I tried bay leaves and it didn’t work. But then I put a few drops of bay leaf essential oil on a few cotton pads in my cabinets, on the shelves and the countertop… for the next couple of days, there were still many moth, but after that I never saw one again. It’s doesn’t smell very good but it’s the smell of victory against those bugs, do I don’t mind that much. :-)
Just remember to add a few more drops every now and then.
Hope it works!


52 Sarah August 6, 2013 at 5:26 am

Flowers that drive away fruit flies: Lemon balm, Catnip and Marigolds

Plants that drive away moths: lavender with southernwood, wormwood and rosemary in an anti-moth sachet


53 LOUIS VUITTON m60072 August 16, 2013 at 4:56 am

“Accordingly, BPGL notified GSFIG of functions of default beneath its personal debt facility agreements with GSFIG plus the board invited GSFIG to appoint receivers and managers to BPGL, Becton Pty Ltd, Becton Group Holdings Pty Ltd and Becton Building Group Nominees Pty Ltd.
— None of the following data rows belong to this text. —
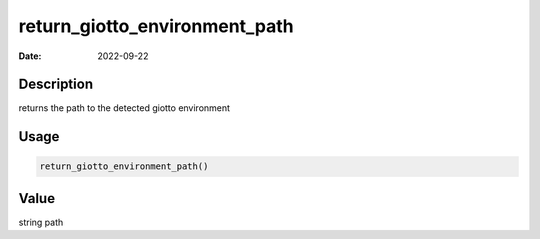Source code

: ==============================
return_giotto_environment_path
==============================

:Date: 2022-09-22

Description
===========

returns the path to the detected giotto environment

Usage
=====

.. code:: r

   return_giotto_environment_path()

Value
=====

string path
54 trish November 6, 2013 at 5:10 am

I have battled the pantry pests for years. I put everything in the freezer, left bags in my hot car trunk, sealed grains in plastic bags or storage containers, anything to kill those pesky grain weevil eggs that are omnipresent.
A few years ago, I read somewhere, not sure where, that to leave a cotton ball soaked with lemon balm oil in the corner of each shelf, or drawer will keep these pest away. Well SO FAR SO GOOD.

I even stored a container of bird seed in the back of my closet and forgot about it for over a year. When I finally retrieved it, it was crawling with thousands of grain weevils, but not a single one got outside the container. Good container, or repellent? I don’t know but I am pleased.